Carrie Feron’s first job was at Pageant books, and there they “tested” a lot of books that others wouldn’t publish. Books set in Africa; books set in Roman Britain; books that were out of genre. Some of those books were cancelled when Pageant ended, so they never came out. But they lived on in her heart. She then worked for Loveswept with authors such as Janet Evanovich and Billie Green; then to Berkley where she worked with Laura Kinsale, Nora Roberts and Suzanne Forster. Now she’s Executive Editor & SVP at HarperCollins Publishers. /Ms. Feron has spent her entire career editing women’s voices: from crime to psychological suspense, historical fiction to commercial fiction.



Kevin Larimer is  editor in chief of Poets and Writers Magazine, He is deeply familiar with the whole spectrum of literary magazines. His consultations will focus on how to get pieces published in these magazines. Whether you write short story, essay, poetry, or longer works that could be excerpted, publication in a respected magazine can be an important step in your writing career. There are very few people more ideally positioned to give advice on how to go about this than Kevin. He will read a few pages of your work in advance and be prepared to talk with you about which magazines to approach, who to contact there, and how to handle the entire submission procedure.

J. D. Salinger was famously rejected by The New Yorker more than a dozen times over several years before they consented to publish one of his stories.
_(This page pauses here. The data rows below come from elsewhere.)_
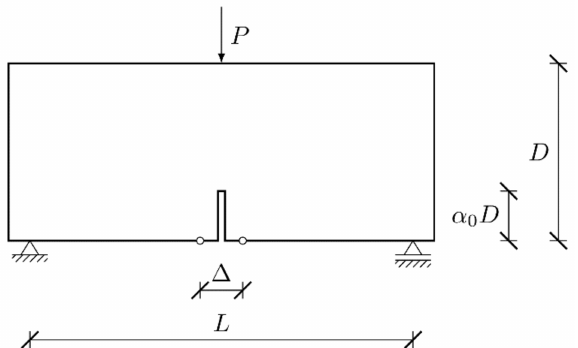
Figure 1. Geometry of the beam and imposed boundary conditions.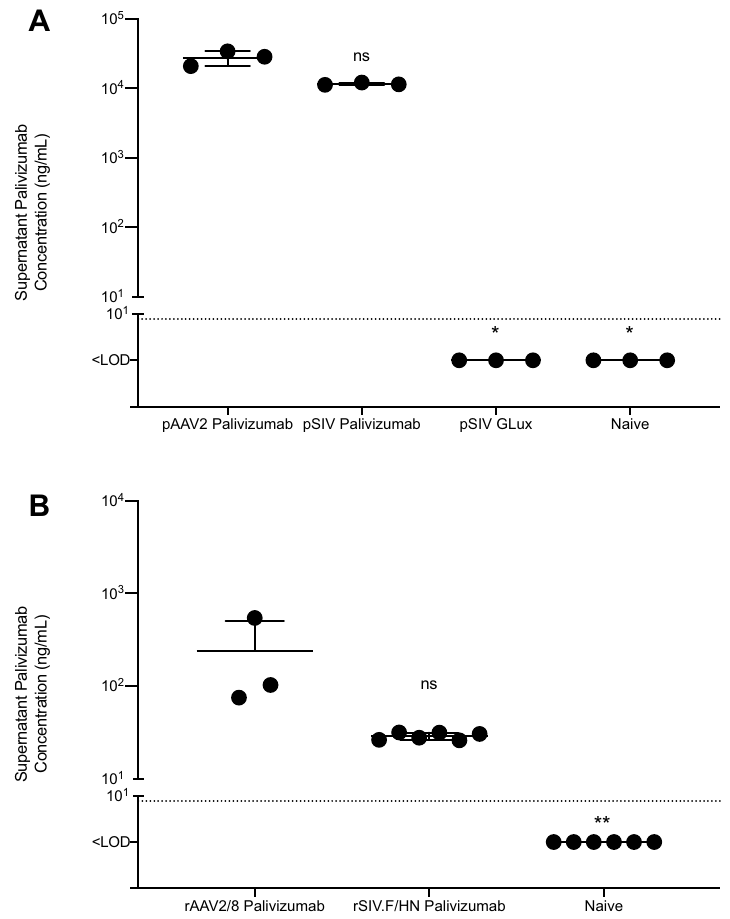
Figure 1. In vitro production of palivizumab from rAAV2/8 and rSIV.F/HN. HEK293T cells were ( A ) transfected with rAAV and rSIV vector genomes expressing palivizumab or GLux, were ( B ) transduced with rAAV and rSIV vector particles expressing palivizumab or remained naïve to treatment; 48 h post-transfection/ transduction, palivizumab levels in tissue culture supernatant was measured using a Human IgG ELISA. In several cases the errors are obscured by the mean bar, where appropriate, only positive error bars are shown. The dotted line represents the limit of detection (LOD). Differences between treatment and naïve control groups were evaluated using the Kruskal–Wallis test with Dunn’s post hoc multiple comparison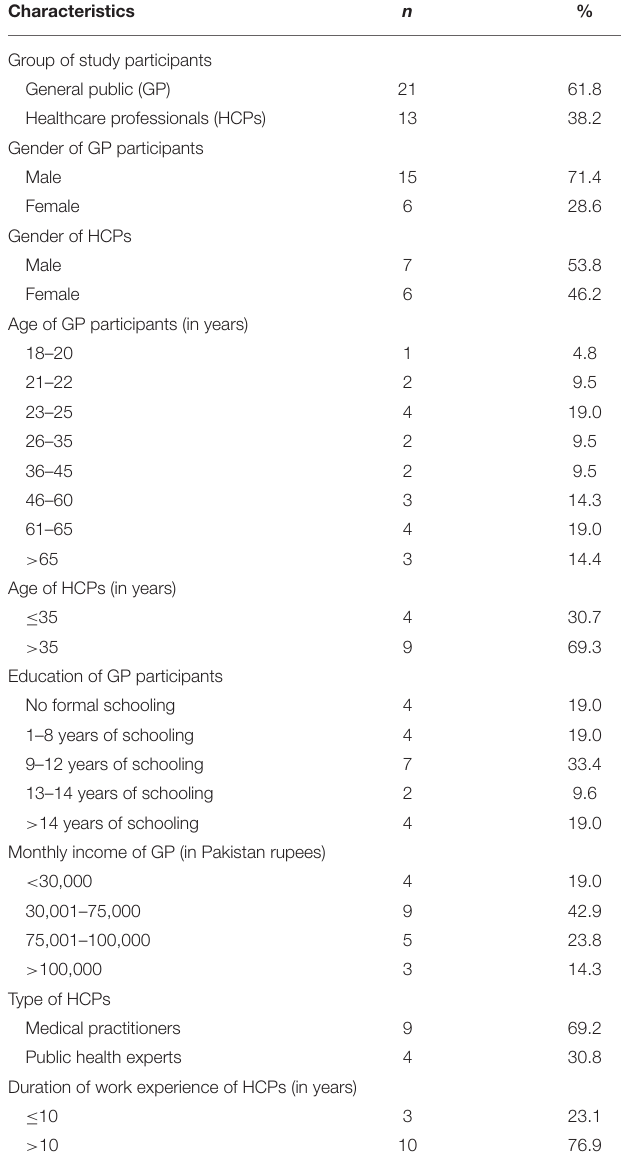
TABLE 1 | Socio-demographic characteristics of the study participants ( n =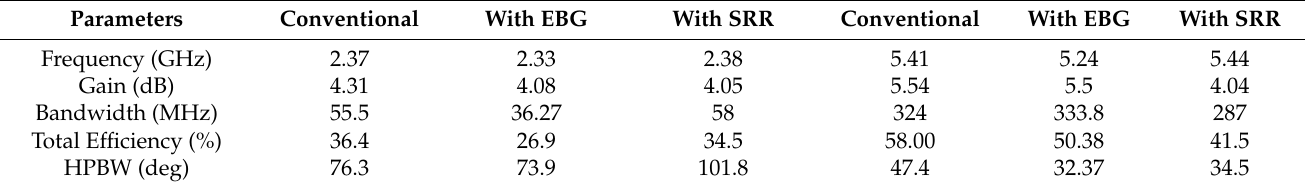
Table 6. Summary of results (conventional vs. EBG-based vs. SRR-based) bent antennas in free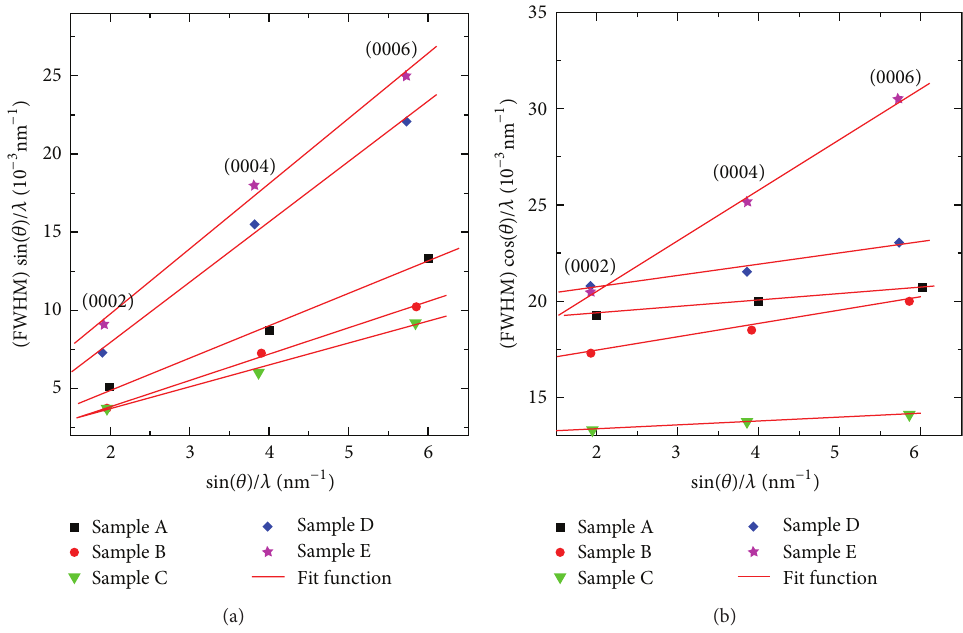
Figure 7: W-H plot for AlInN layers. (a) Triple-axis- 𝜔 -scan and (b) triple-axis 2 𝜃 - 𝜔 -scan were measured for the symmetric ( 000𝑙 ) (𝑙 = 2, 4,6) reflections indicated in the figure. The lines result from a linear fit of the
Perhaps Kevin can help you to formulate a strategy to shortcut this process.



Lisa Sharkey, a legend in the publishing world, is a two-time Emmy Award winner and 10-time Emmy nominee. She was honored with a Peabody Award and a DuPont Award for her work at ABC covering the September 11th terror attacks.

She serves as Senior Vice President and Director of Creative Development at HarperCollins Publishers Worldwide, a subsidiary of News Corp. At HarperCollins Publishers Worldwide, Ms. Sharkey has overseen the acquisition of numerous titles, including Here’s the Story, and The Undecided Voter’s Guide to the Next President by Mark Halperin of ABC News and Time magazine. She served as the President of Al Roker Entertainment. She served as Senior Producer at ABC’s “Good Morning America” and “Inside Edition.”





Brooke Warner founded She Writes Press as a response to the barriers to traditional publishing getting higher and higher for authors.It’s guiding principle is to  connect and serve women writers everywhere, offering a community for established and aspiring writers.

She and co-founder Katy Wicoff envisioned a company where authors would be invited to publish based on the merit of their writing alone. They wanted to found a press for women writers that would be a platform—that could launch their writing careers, and where they could legitimately compete with their traditional counterparts.

In 2013, She Writes Press secured traditional distribution through Ingram Publisher Services and established itself as a real player in the hybrid publishing world. This relationship secured the right for SWP authors to submit their books for review through traditional channels, creating a more level playing field. SWP authors have been featured in O! magazine, People, and USA Today, and have been reviewed in all of the trade magazines: Publishers Weekly; Kirkus; Booklist; Library Journal; and featured on Shelf Awareness.